Um pouco de história

Os primórdios do ransomware não remontam aos anos 2000 como muitos acreditam, mas, já em dezembro de 1989, quando a primeira página da web ainda não havia sido criada, 20.000 disquetes de 5¼» foram enviados de Londres para empresas britânicas e de outros países, aos assinantes da revista PC Business World e também aos participantes de um congresso sobre AIDS organizado pela Organização Mundial da Saúde. No adesivo desses disquetes estava escrito AIDS Information Introductory Diskette (Disquete introdutório de informações sobre a SIDA), que era e afirmava ser da PC Cyborg CorporationTudo isso não passou de uma brincadeira, ele criptografou o disco rígido dos computadores e exigiu um resgate. AIDS foi o primeiro ransomware que também se espalhou globalmente: atingiu cerca de 90 países pelo correio postal.

Até hoje, 31 anos se passaram e o ransomware já se tornou uma indústria, com avanços incríveis na área. A pandemia Covid-19 apenas acelerou o desenvolvimento de campanhas de infecção. Os números e incidentes que ocorreram em uma pandemia, ouso dizer, são sem precedentes. O trabalho remoto pode ser uma das causas, já que os controles de segurança cibernética são mais fracos em casa do que no ambiente corporativo, mas principalmente relação com nossa ansiedade e incerteza, o que nos deixa mais «predispostos» a cair em um phishing que contém ransomware. No entanto, esse aumento nos números da região já é evidenciado em diversos estudos desde o ano passado:

Ransomware por país. Fonte: Symantec

O negócio de ransomware

Não muito tempo atrás, o ransomware foi classificado como um incidente (DBIR) e não uma violação, porque a criptografia de dados não envolve necessariamente uma divulgação de confidencialidade. No entanto, isso mudou: o negócio de ransomware não é mais tanto sobre criptografia, mas sim sobre como ganhar dinheiro com a ameaça de exfiltração de informações, e há casos que mostram isso.

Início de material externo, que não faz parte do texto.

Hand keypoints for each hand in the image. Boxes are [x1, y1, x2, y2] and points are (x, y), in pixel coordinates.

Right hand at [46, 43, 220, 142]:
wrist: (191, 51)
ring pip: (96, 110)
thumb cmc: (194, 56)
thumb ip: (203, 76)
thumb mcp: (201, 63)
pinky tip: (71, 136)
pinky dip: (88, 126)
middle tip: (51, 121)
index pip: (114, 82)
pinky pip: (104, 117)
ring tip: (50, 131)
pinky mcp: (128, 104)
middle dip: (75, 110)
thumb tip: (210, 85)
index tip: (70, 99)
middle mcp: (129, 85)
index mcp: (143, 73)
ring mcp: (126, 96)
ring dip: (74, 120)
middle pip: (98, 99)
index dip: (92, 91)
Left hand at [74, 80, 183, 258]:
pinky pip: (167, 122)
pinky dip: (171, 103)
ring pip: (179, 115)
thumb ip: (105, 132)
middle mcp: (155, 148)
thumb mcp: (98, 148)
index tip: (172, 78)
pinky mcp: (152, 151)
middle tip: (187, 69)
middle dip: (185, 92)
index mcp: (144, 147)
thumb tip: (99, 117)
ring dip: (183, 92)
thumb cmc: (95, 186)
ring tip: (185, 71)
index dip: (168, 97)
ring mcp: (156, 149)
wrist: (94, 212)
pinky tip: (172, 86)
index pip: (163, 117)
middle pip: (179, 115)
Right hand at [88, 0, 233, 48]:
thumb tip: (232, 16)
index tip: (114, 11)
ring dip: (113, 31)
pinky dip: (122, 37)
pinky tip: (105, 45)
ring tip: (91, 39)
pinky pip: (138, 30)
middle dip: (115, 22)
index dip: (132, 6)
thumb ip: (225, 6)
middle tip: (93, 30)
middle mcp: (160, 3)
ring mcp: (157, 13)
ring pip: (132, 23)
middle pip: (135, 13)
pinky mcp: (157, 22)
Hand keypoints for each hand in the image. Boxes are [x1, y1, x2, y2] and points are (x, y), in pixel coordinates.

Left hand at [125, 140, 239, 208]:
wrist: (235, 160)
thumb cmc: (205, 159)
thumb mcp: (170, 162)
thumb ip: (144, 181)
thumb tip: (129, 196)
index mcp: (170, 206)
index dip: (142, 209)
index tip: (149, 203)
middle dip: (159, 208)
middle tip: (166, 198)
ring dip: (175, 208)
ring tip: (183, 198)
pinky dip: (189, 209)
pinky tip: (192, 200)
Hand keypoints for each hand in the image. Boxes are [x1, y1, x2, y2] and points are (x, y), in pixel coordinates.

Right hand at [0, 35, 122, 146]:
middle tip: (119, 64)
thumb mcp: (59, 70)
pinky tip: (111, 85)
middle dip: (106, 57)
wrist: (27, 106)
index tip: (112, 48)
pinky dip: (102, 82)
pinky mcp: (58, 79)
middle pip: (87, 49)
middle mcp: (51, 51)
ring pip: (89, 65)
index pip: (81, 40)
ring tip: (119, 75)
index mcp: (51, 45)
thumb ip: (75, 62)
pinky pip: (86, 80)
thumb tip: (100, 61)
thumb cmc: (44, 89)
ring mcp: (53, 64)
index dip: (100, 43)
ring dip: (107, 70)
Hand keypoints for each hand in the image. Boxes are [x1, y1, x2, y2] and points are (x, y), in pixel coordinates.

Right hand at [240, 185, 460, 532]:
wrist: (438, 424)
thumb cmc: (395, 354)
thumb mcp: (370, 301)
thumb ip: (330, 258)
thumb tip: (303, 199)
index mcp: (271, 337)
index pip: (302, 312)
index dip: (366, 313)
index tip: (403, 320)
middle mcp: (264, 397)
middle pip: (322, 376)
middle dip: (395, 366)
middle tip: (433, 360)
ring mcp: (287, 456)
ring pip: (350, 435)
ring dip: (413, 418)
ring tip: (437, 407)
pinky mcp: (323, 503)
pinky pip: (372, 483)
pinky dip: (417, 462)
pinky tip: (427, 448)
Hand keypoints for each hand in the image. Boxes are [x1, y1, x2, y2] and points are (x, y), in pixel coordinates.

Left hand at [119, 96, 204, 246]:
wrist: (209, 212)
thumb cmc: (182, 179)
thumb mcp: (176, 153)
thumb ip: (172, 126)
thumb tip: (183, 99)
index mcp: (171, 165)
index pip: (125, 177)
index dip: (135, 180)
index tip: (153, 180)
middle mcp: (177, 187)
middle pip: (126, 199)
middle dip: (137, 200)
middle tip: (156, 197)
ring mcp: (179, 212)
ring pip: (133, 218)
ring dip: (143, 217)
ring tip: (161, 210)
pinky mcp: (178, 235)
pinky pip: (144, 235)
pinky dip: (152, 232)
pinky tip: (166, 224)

No ElevenPaths, monitoramos as várias campanhas de ransomware existentes há anos e as compartilhamos com a comunidade por meio de nossos boletins semanais e relatórios de pesquisa sobre segurança cibernética.

Também o mencionei há um mês, depois de dar muitas entrevistas sobre o incidente no Banco Estado de Chile, supostamente causado por Sodinokibi. Um ransomware que, a partir de ElevenPaths, acompanhamos suas campanhas desde janeiro deste ano.

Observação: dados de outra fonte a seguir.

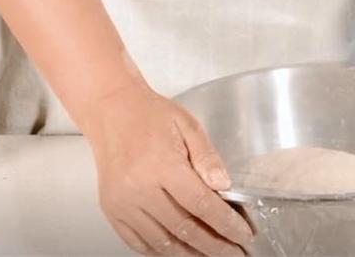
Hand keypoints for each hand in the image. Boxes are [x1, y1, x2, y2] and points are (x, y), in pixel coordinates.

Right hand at [81, 82, 252, 255]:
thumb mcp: (188, 125)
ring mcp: (122, 203)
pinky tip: (181, 251)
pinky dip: (162, 252)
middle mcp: (139, 188)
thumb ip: (207, 157)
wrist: (111, 111)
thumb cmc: (150, 115)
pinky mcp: (112, 210)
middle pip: (184, 228)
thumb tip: (224, 186)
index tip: (243, 235)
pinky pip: (138, 242)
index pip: (202, 204)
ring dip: (191, 254)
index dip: (226, 224)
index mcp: (162, 165)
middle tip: (234, 252)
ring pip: (162, 242)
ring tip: (212, 255)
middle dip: (215, 246)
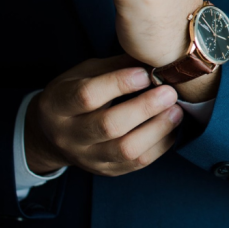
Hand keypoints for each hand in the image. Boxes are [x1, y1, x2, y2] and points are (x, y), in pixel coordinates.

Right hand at [24, 55, 182, 176]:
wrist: (52, 135)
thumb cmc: (72, 96)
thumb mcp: (82, 74)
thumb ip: (113, 67)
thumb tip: (149, 56)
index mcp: (57, 105)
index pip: (86, 96)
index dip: (118, 84)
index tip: (144, 73)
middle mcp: (68, 135)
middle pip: (108, 126)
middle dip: (144, 108)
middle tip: (169, 93)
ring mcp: (87, 157)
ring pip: (126, 150)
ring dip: (157, 129)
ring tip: (176, 111)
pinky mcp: (106, 170)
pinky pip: (137, 163)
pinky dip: (160, 145)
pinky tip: (171, 128)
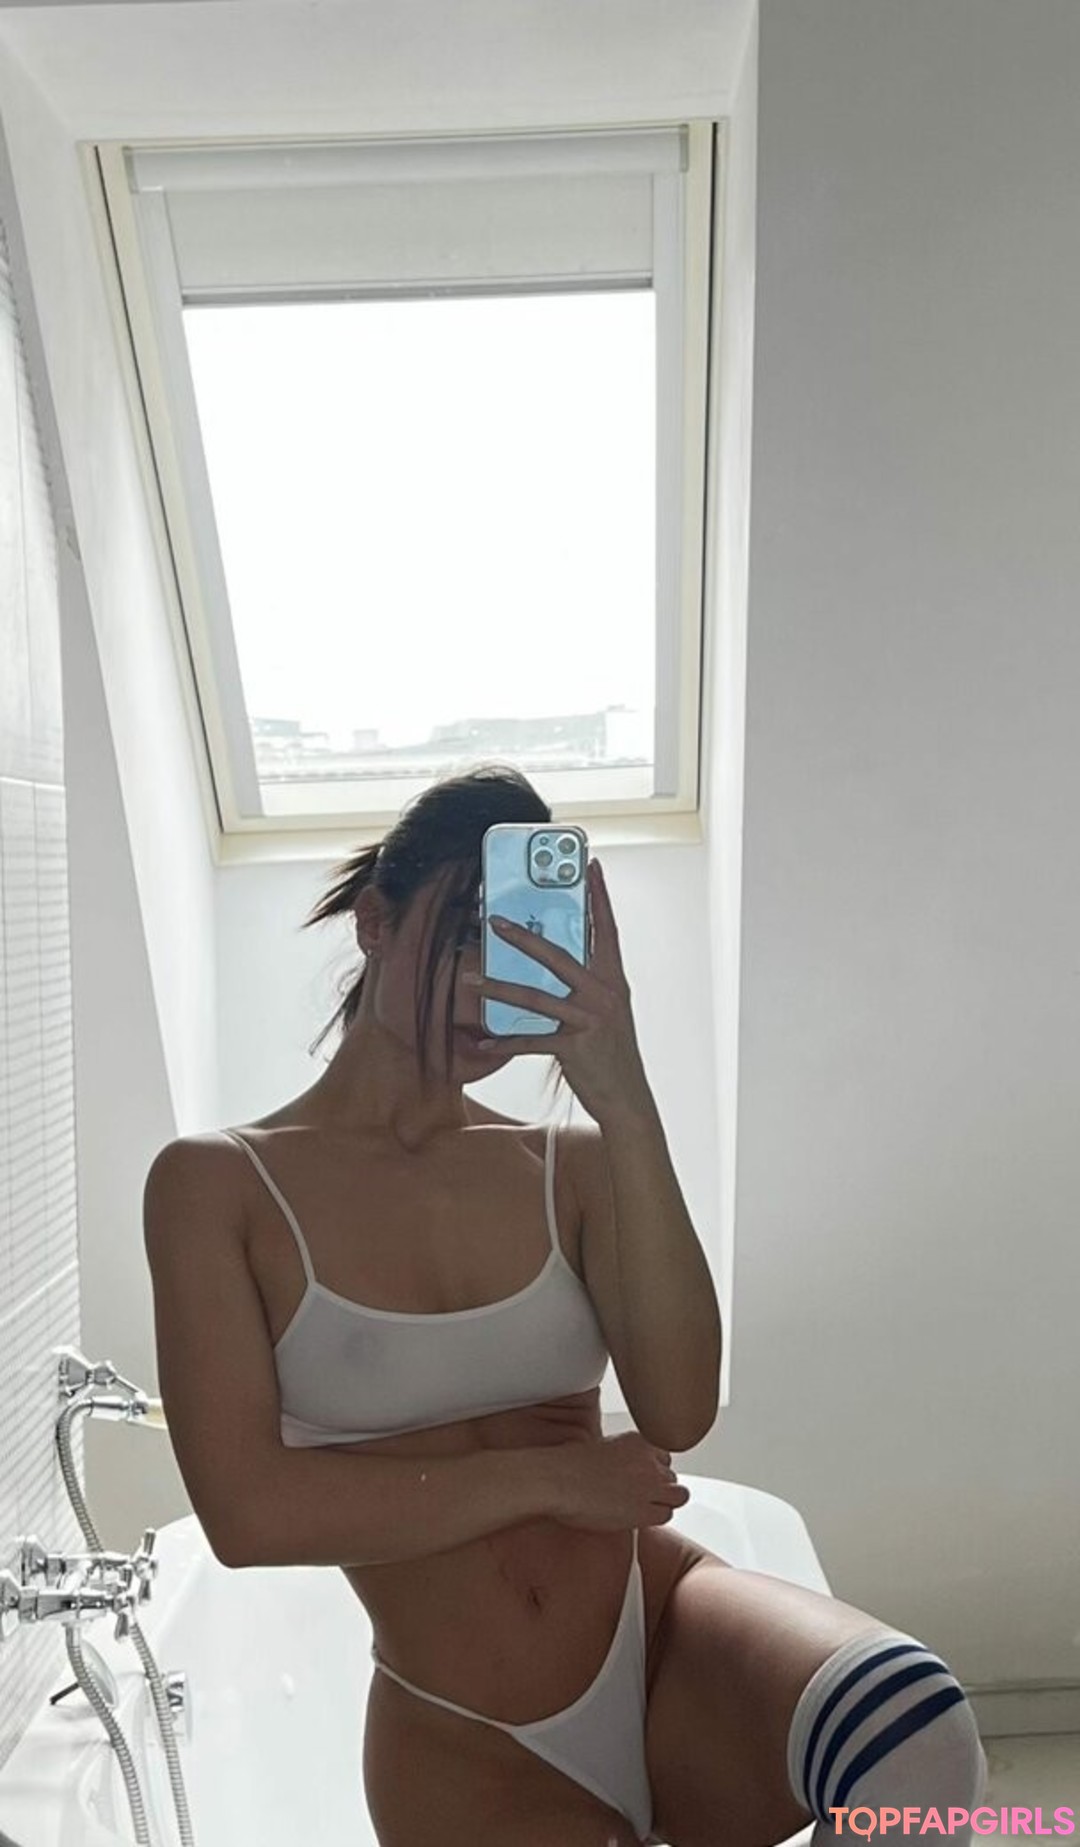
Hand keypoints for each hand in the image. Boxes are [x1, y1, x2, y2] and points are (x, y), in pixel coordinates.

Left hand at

Por outro lado, os avanços no desenvolvimento de ransomware são evidentes. Por exemplo, o Conti ocupa 32 threads de CPU em paralelo durante o processo de infecção de um computador. Sergio de los Santos escreveu um post altamente recomendado chamado «O que os criminosos da indústria de ransomware recomendam para que você não seja afetado pelo ransomware Isso pode ser útil para entender o que está acontecendo nesta nova era.

Por fim, vale destacar a iniciativa hacker voluntária e sem fins lucrativos chamada CTI League (Cyber ​​Threat Intelligence League), uma comunidade global de voluntários de resposta a emergências que defende e neutraliza ameaças e vulnerabilidades de segurança cibernética para os setores que economizam vidas relacionadas à atual pandemia Covid-19, pelo excelente trabalho que têm feito ajudando e evitando que mais instituições de saúde sejam afetadas por esse tipo de ataque cibernético.

Resta apenas uma pergunta: qual será o próximo nível nesta batalha?